Please check every line of the listing for "round" and copy each line where it is found.

········

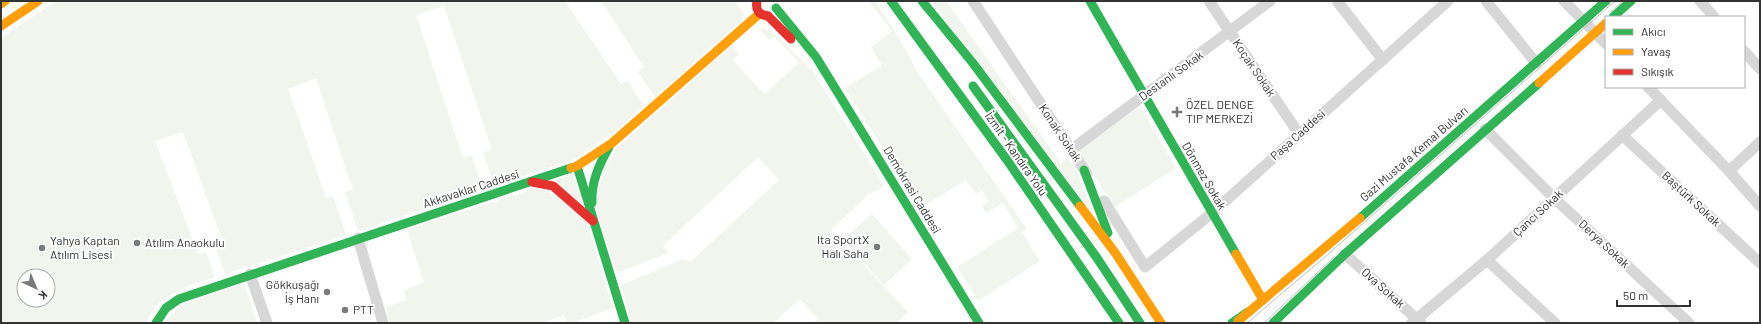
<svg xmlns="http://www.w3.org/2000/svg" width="1761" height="324" font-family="Barlow,sans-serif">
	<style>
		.green { fill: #f1f5ed; fill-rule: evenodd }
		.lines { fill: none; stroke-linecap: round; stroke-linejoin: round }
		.street { stroke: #d7d7d7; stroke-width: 11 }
		.fast { stroke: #30b455; stroke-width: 9 }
		.slow { stroke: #ff9f0a; stroke-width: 9 }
		.jam { stroke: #e5322d; stroke-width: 9 }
		.tram { stroke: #bebebe; stroke-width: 1 }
		.poi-dot { fill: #7a7a7a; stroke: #fff; stroke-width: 1.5 }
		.labels { text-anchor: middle; stroke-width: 4; stroke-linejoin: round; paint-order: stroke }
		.street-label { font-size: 12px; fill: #333; stroke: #fff }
		.poi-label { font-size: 12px; fill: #333; stroke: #fff; text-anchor: start }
	</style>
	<rect width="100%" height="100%" fill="#fff"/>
	<!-- green -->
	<g class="green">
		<path d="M56,1H565L621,84L627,80L644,106L613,133L572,160L494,186L483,152L492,150L444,6L416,15L463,158L472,156L483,189L358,231L345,192L353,190L316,78L288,89L326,198L333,196L346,235L225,274L216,248L224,245L183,132L155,141L198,254L206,252L215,277C188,286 158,293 146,323H1V38ZM24,276H48V300H24Z"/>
		<path d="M601,1H735L744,15L741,21L655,97L638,72L644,67Z"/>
		<path d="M868,1H875L899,38L920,76L1025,226L1026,230L1022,232L1040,261L978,301L957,267L1018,228L1003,203L986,213L982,206L989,201L982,190L976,194L966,180L921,208L845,88L882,65L871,47L892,31Z"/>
		<path d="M931,1H946L1061,163L1068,158L1077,171L1094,219Z"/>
		<path d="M758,28L768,30L780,39L814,73L884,186L868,195L831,230L908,312L896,323H814L818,319L800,299L773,323H632L621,285L683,259L690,262L779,180L758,157L663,246L668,253L617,273C611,254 602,234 598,214C593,192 605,167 616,149L731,46L739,54L733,60L764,94L799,63L775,37L770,40Z"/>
		<path d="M1140,106L1176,168L1115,207L1078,151Z"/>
		<path d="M573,175L584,209L554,182L557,179Z"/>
		<path d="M535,189L545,191L553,194L586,220L613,308L572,323H567L564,315L542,323H390L386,307L406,300L404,290L424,283L407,229Z"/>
		<path d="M872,214L912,259L884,285L843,240Z"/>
		<path d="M244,283L257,323H163L183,304Z"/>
	</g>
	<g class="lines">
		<!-- street -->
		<g class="street">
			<path d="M973,1L1087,174"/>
			<path d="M1209,1L1299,134"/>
			<path d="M1337,1L1383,60"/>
			<path d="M1486,1L1536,63"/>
			<path d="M1564,1L1606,44"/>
			<path d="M1700,1L1714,17"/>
			<path d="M1744,51L1760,69"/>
			<path d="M1648,87L1729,171L1760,206"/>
			<path d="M1485,129L1554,198L1689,323"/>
			<path d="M1622,135L1760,263"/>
			<path d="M1071,150L1270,1"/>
			<path d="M1729,171L1760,142"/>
			<path d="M1104,201L1145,267L1212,213L1448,1"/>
			<path d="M358,238L383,323"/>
			<path d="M1345,254L1421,323"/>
			<path d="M1487,260L1555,323"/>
			<path d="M250,274L267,323"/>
			<path d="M1412,323L1487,260L1661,100"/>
		</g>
		<!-- fast -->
		<g class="fast">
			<path d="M891,1L1007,160L1119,323"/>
			<path d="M922,1L972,62L1080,206"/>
			<path d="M1090,1L1236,254"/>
			<path d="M776,8L816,57L979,323"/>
			<path d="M1613,17L1631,1"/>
			<path d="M973,86L1097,258L1140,323"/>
			<path d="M577,166L625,323"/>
			<path d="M1084,170L1108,233"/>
			<path d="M592,203C591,182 599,165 609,147"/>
			<path d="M1360,218L1606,1"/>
			<path d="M156,323L166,308L179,299L571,168"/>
			<path d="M1232,323L1248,312"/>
			<path d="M1273,323L1345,254L1539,83"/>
		</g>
		<!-- slow -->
		<g class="slow">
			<path d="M1,4L5,1"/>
			<path d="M1,26L38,1"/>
			<path d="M1539,83L1606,23"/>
			<path d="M571,168L577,166L612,143L759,14"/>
			<path d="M1080,206L1116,254L1161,323"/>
			<path d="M1236,254L1263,300"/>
			<path d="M1238,321L1360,218"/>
		</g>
		<!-- jam -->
		<g class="jam">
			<path d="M757,1C755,10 759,15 768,16"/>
			<path d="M768,16L791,39"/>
			<path d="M532,182L553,186L593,221"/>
		</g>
		<!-- tram -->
		<g class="tram">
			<path d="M1611,12L1623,1"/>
			<path d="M1247,323L1326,256L1615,1"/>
			<path d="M1264,323L1334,257"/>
		</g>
	</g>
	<!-- markers -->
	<g class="poi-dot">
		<path d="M1175 106h4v4h4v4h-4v4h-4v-4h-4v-4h4z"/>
		<circle cx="137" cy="243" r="4"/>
		<circle cx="877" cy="247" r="4"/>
		<circle cx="42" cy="248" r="4"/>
		<circle cx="327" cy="292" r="4"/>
		<circle cx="345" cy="310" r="4"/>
	</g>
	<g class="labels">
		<!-- street labels -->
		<g class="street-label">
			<text transform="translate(1254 68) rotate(56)" y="4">Koçak Sokak</text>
			<text transform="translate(1171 76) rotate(-36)" y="4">Destanlı Sokak</text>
			<text transform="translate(1060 133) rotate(56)" y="4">Konak Sokak</text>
			<text transform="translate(1298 135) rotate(-42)" y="4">Paşa Caddesi</text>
			<text transform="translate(1016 154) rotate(55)" y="4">İzmit - Kandıra Yolu</text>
			<text transform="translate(1414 154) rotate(-41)" y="4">Gazi Mustafa Kemal Bulvarı</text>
			<text transform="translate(1204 176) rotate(60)" y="4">Dönmez Sokak</text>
			<text transform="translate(471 189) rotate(-18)" y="4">Akkavaklar Caddesi</text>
			<text transform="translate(912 190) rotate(59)" y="4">Demokrasi Caddesi</text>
			<text transform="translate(1691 199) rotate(43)" y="4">Baştürk Sokak</text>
			<text transform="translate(1538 213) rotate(-43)" y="4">Çancı Sokak</text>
			<text transform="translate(1604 244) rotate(43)" y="4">Derya Sokak</text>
			<text transform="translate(1383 288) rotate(42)" y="4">Ova Sokak</text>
		</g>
		<!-- poi labels -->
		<g class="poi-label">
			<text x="1186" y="109">ÖZEL DENGE<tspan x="1186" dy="14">TIP MERKEZİ</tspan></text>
			<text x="869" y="244" text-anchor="end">Ita SportX<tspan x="869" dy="14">Halı Saha</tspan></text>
			<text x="50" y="245">Yahya Kaptan<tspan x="50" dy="14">Atılım Lisesi</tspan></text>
			<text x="145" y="247">Atılım Anaokulu</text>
			<text x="319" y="289" text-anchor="end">Gökkuşağı<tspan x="319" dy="14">İş Hanı</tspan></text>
			<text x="353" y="314">PTT</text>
		</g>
	</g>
	<!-- border -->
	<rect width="1761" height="324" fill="none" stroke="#333333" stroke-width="4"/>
	<!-- legend -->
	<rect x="1605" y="16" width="140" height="72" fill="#ffffff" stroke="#adadad"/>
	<rect x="1613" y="29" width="20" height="6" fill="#30b455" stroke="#adadad"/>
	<text x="1641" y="36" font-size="12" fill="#333333">Akıcı</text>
	<rect x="1613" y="49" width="20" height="6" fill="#ff9f0a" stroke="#adadad"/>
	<text x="1641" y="56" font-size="12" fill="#333333">Yavaş</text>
	<rect x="1613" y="69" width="20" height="6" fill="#e5322d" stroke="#adadad"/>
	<text x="1641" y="76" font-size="12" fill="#333333">Sıkışık</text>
	<!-- north arrow -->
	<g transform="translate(36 288) rotate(136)"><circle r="19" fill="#ffffff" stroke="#adadad"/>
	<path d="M0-3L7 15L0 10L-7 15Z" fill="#7a7a7a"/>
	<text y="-6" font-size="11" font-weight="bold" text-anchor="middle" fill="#333333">K</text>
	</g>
	<!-- scale -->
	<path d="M1617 300v6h73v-6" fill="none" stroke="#333333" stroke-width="2"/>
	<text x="1623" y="300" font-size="12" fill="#333333" stroke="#ffffff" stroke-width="3" paint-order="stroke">50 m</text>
</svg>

········

__OUTPUT__
		.lines { fill: none; stroke-linecap: round; stroke-linejoin: round }
		.labels { text-anchor: middle; stroke-width: 4; stroke-linejoin: round; paint-order: stroke }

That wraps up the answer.